At this time of crisis, public expectations for responsible business are amplified. People are stepping up and defining “business purpose” for themselves. Today, they demand that business provide their frontline workers with access to health care and personal protective equipment. The public is asking for paid sick leave for gig economy and informal workers. In other corners, people are raising concerns over privacy rights, and the liabilities of businesses that sell health tracking technologies to authoritarian governments. Consumer activists are also raising awareness of the purchasing practices by large multinational enterprises. In particular, rights advocates are calling out fast-fashion giants for their recent backsliding on contractual agreements with suppliers in the Global South.

In this context, there is an opportunity for a Business and Human Rights (BHR) specialists like me to issue more strongly worded messaging while demanding more responsible business behavior. There is a good case for us to leverage our roles in the UN and in other organizations, to point out shortcomings and increase the pressure significantly. But there is worry too that the pandemic’s impact on economies—bankruptcies, stalled investments, redundancies at all levels—might provoke in government and business circles, a willful indifference to our rhetoric, or even a backlash against the BHR agenda. There is a very real risk that not tempering our language will bring to an end the healthy dialogue that has been growing between civil society and the private sector on human rights risks and impacts.

My father responds to my email 12 hours later. He writes, “Sean, I commend you and your colleagues for developing this comprehensive check list of actions to be taken to help weather the storm and come out of this stronger than before the pandemic struck.” He then goes on to offer his own approaches without reference to the C19 Self-Assessment. These include, “Respecting our staff and taking their advice on the best way forward; communicating frequently with local and state government and; strengthening our commitment to our community including our churches by providing hands on assistance and monetary contributions to help them help others.” Though his list does not ring of international human rights duties and obligations, they are still familiar: stakeholder dialogue and engagement, and awareness of the needs of the most vulnerable.

My trepidation in reaching out to my dad—or to any small business owner here in Bangkok—with the C19 Self-Assessment has dissipated after our exchange. But that does not lay to rest many other related questions. Namely, do have the right language and tools as BHR practitioners to address responsible business issues in times of crisis? How do we convince governments and businesses to “build back better” when we ourselves do not fully comprehend the trade-offs that might be required to get industries back on their feet? These questions and others will only become more urgent in the years to come if climate change induced disasters increase in frequency, as expected.
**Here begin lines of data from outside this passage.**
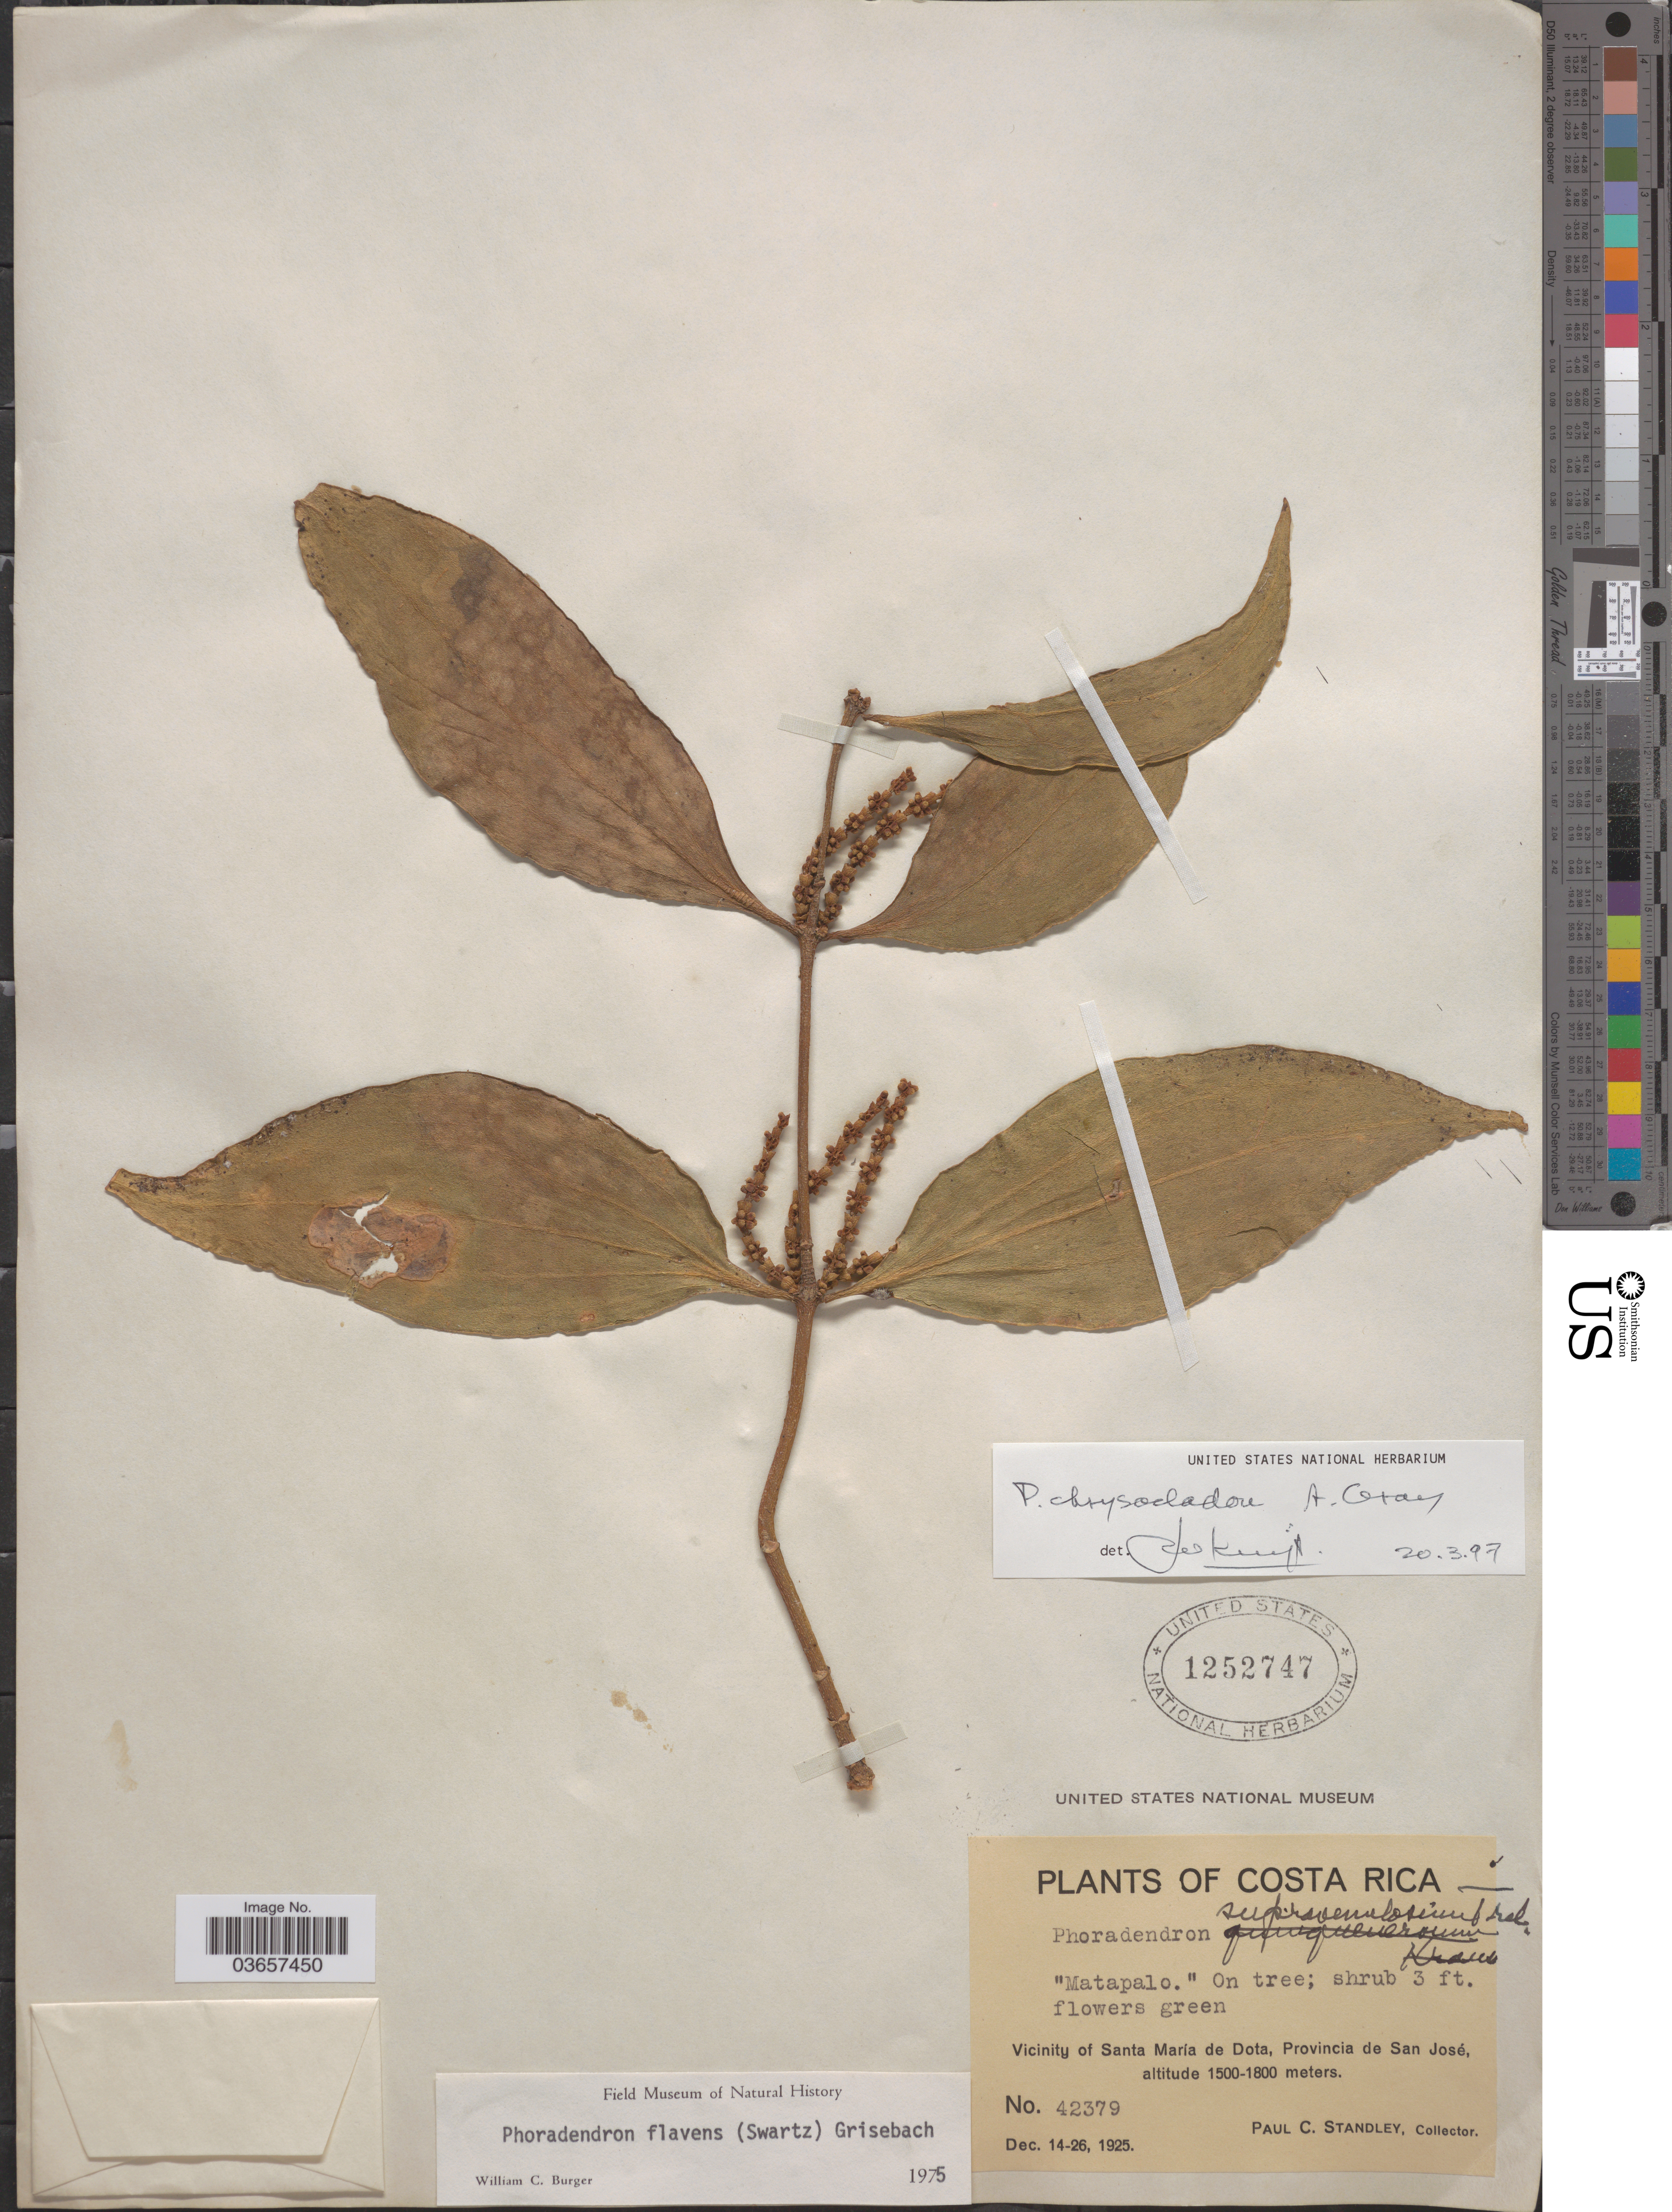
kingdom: Plantae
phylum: Tracheophyta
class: Magnoliopsida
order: Santalales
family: Viscaceae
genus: Phoradendron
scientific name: Phoradendron chrysocladon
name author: A. Gray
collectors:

The way in which BHR practitioners adapt or modify their language (if indeed that is called for) may also require a re-assessment of the other capacities we take for granted. Are we lacking in any cross-disciplinary knowledge that will help us address future crisis? Have we been good enough at sharing the right kind of resources and information, at the right time?

In June 2021, the UNGPs will celebrate its 10th anniversary. This milestone will offer our community of practitioners an opportunity to reflect more formally on the questions posed above.  Before then, UNDP will co-organize the Virtual-Responsible Business and Human Rights Forum with ILO, UN ESCAP, UNICEF, and UN Women. Here too, the discussions will likely be shaped by the undercurrent of uncertainty posed by COVID-19. Will new trade agreements have the teeth required to enforce labor and environmental sustainability clauses when unemployment rates are so high? How successfully will we be in pushing for mandatory human rights due diligence, when margins are already so low? Indeed, what will be the consequences, intended or otherwise, of pushing hard and fast in the time of COVID-19?